Transcribed page contents:
═══

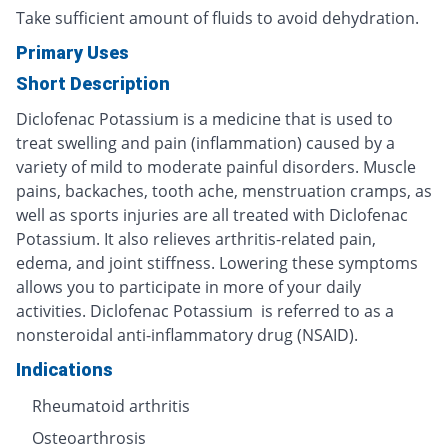
Take sufficient amount of fluids to avoid dehydration.
Primary Uses
Short Description
Diclofenac Potassium is a medicine that is used to
treat swelling and pain (inflammation) caused by a
variety of mild to moderate painful disorders. Muscle
pains, backaches, tooth ache, menstruation cramps, as
well as sports injuries are all treated with Diclofenac
Potassium. It also relieves arthritis-related pain,
edema, and joint stiffness. Lowering these symptoms
allows you to participate in more of your daily
activities. Diclofenac Potassium is referred to as a
nonsteroidal anti-inflammatory drug (NSAID).
Indications
Rheumatoid arthritis
Osteoarthrosis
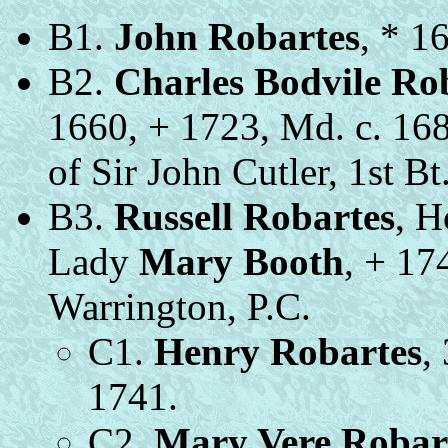
B1.
John Robartes
, * 1
B2.
Charles Bodvile Ro
1660, + 1723, Md. c. 16
of Sir John Cutler, 1st Bt
B3.
Russell Robartes
, H
Lady
Mary Booth
, + 17
Warrington, P.C.
C1.
Henry Robartes
,
1741.
C2.
Mary Vere Robar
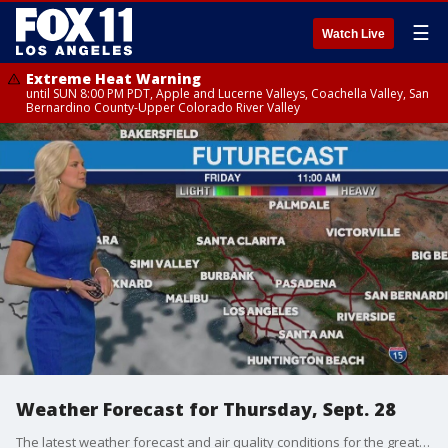
☰
Watch Live
Extreme Heat Warning
until SUN 8:00 PM PDT, Apple and Lucerne Valleys, Coachella Valley, San
Bernardino County-Upper Colorado River Valley
Weather Forecast for Thursday, Sept. 28
The latest weather forecast and air quality conditions for the greater Los Angeles area, including beaches, valleys and desert regions.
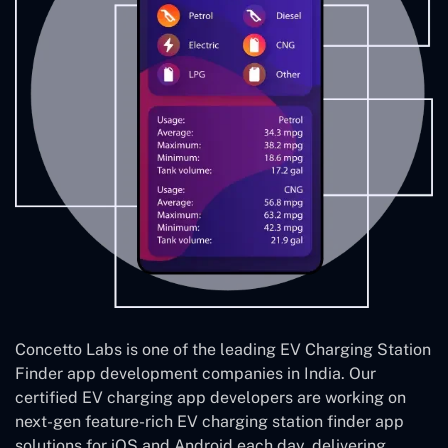
Concetto Labs is one of the leading EV Charging Station
Finder app development companies in India. Our
certified EV charging app developers are working on
next-gen feature-rich EV charging station finder app
solutions for iOS and Android each day, delivering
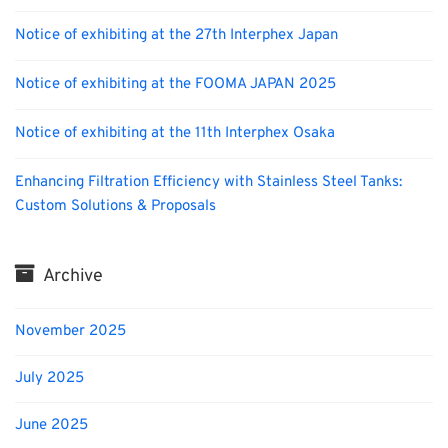
Notice of exhibiting at the 27th Interphex Japan
Notice of exhibiting at the FOOMA JAPAN 2025
Notice of exhibiting at the 11th Interphex Osaka
Enhancing Filtration Efficiency with Stainless Steel Tanks:
Custom Solutions & Proposals
Archive
November 2025
July 2025
June 2025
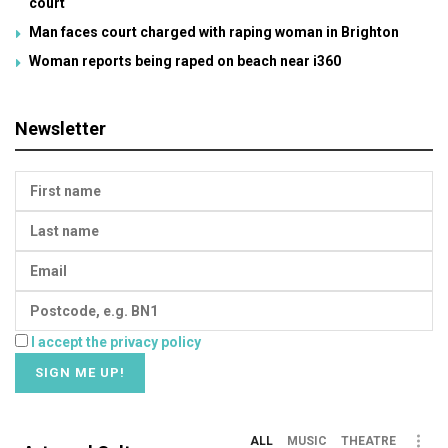
court
Man faces court charged with raping woman in Brighton
Woman reports being raped on beach near i360
Newsletter
I accept the privacy policy
ALL
MUSIC
THEATRE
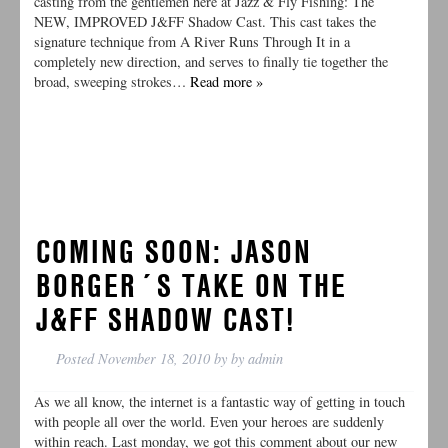
casting from the gentlemen here at Jazz & Fly Fishing: The
NEW, IMPROVED J&FF Shadow Cast. This cast takes the
signature technique from A River Runs Through It in a
completely new direction, and serves to finally tie together the
broad, sweeping strokes…
Read more »
COMING SOON: JASON
BORGER´S TAKE ON THE
J&FF SHADOW CAST!
Posted
November 18, 2010
by
by
admin
As we all know, the internet is a fantastic way of getting in touch
with people all over the world. Even your heroes are suddenly
within reach. Last monday, we got this comment about our new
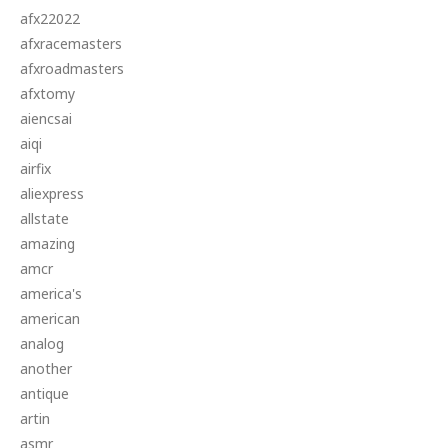
afx22022
afxracemasters
afxroadmasters
afxtomy
aiencsai
aiqi
airfix
aliexpress
allstate
amazing
amcr
america's
american
analog
another
antique
artin
asmr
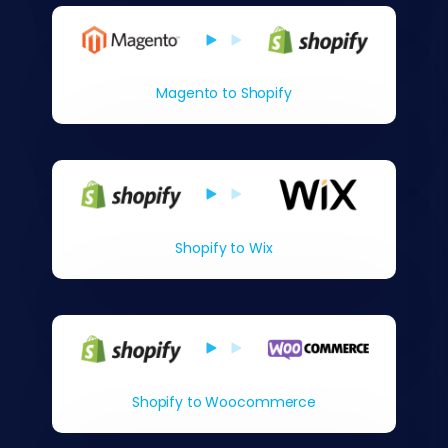
Magento to Shopify
Shopify to Wix
Shopify to Woocommerce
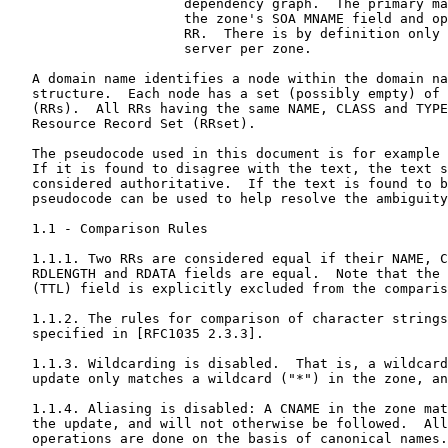
                      dependency graph.  The primary ma
                      the zone's SOA MNAME field and op
                      RR.  There is by definition only 
                      server per zone.

   A domain name identifies a node within the domain na
   structure.  Each node has a set (possibly empty) of 
   (RRs).  All RRs having the same NAME, CLASS and TYPE
   Resource Record Set (RRset).

   The pseudocode used in this document is for example 
   If it is found to disagree with the text, the text s
   considered authoritative.  If the text is found to b
   pseudocode can be used to help resolve the ambiguity
   1.1 - Comparison Rules

   1.1.1. Two RRs are considered equal if their NAME, C
   RDLENGTH and RDATA fields are equal.  Note that the 
   (TTL) field is explicitly excluded from the comparis
   1.1.2. The rules for comparison of character strings
   specified in [RFC1035 2.3.3].

   1.1.3. Wildcarding is disabled.  That is, a wildcard
   update only matches a wildcard ("*") in the zone, an
   1.1.4. Aliasing is disabled: A CNAME in the zone mat
   the update, and will not otherwise be followed.  All
   operations are done on the basis of canonical names.
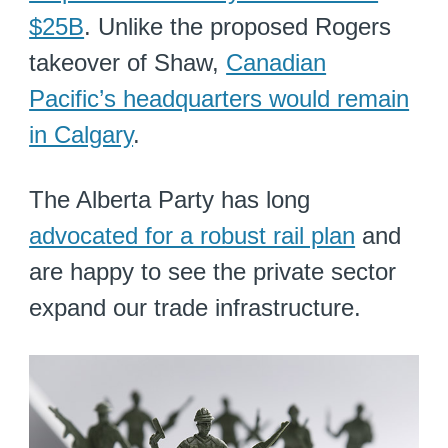
$25B
. Unlike the proposed Rogers
takeover of Shaw,
Canadian
Pacific’s headquarters would remain
in Calgary
.
The Alberta Party has long
advocated for a robust rail plan
and
are happy to see the private sector
expand our trade infrastructure.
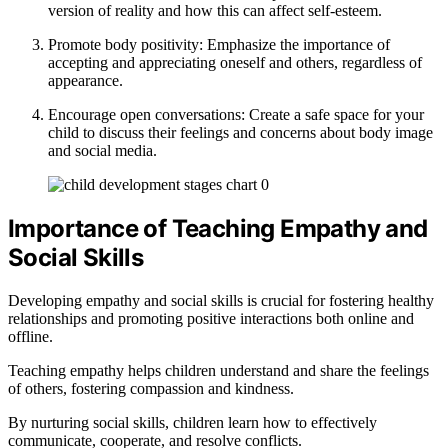
version of reality and how this can affect self-esteem.
Promote body positivity: Emphasize the importance of
accepting and appreciating oneself and others, regardless of
appearance.
Encourage open conversations: Create a safe space for your
child to discuss their feelings and concerns about body image
and social media.
Importance of Teaching Empathy and
Social Skills
Developing empathy and social skills is crucial for fostering healthy
relationships and promoting positive interactions both online and
offline.
Teaching empathy helps children understand and share the feelings
of others, fostering compassion and kindness.
By nurturing social skills, children learn how to effectively
communicate, cooperate, and resolve conflicts.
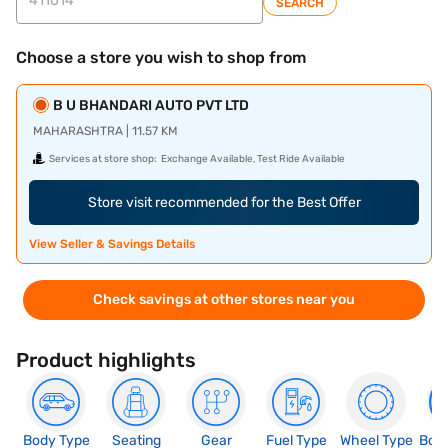
SEARCH
Choose a store you wish to shop from
B U BHANDARI AUTO PVT LTD
MAHARASHTRA | 11.57 KM
Services at store shop:
Exchange Available, Test Ride Available
Store visit recommended for the Best Offer
View Seller & Savings Details
Check savings at other stores near you
Product highlights
Body Type
Seating
Gear
Fuel Type
Wheel Type
Boo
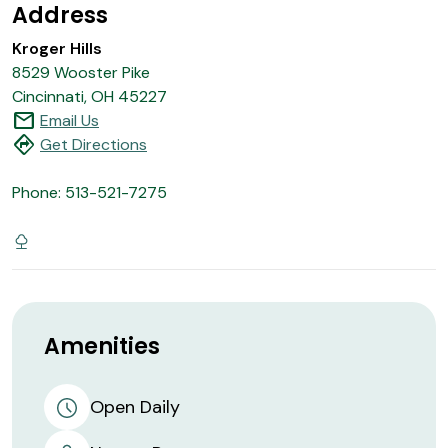
Address
Kroger Hills
8529 Wooster Pike
Cincinnati, OH 45227
mail
Email Us
directions
Get Directions
Phone: 513-521-7275
Amenities
Open Daily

═══

Work task: The expected output is an exact copy of the lines from the one with "Choose a store you wish to shop from" to the final line of the entries above, pictures excepted; please include both ends.

Completed task:
Choose a store you wish to shop from
B U BHANDARI AUTO PVT LTD
MAHARASHTRA | 11.57 KM
Services at store shop:
Exchange Available, Test Ride Available
Store visit recommended for the Best Offer
View Seller & Savings Details
Check savings at other stores near you
Product highlights
Body Type
Seating
Gear
Fuel Type
Wheel Type
Boo
Address
Kroger Hills
8529 Wooster Pike
Cincinnati, OH 45227
mail
Email Us
directions
Get Directions
Phone: 513-521-7275
Amenities
Open Daily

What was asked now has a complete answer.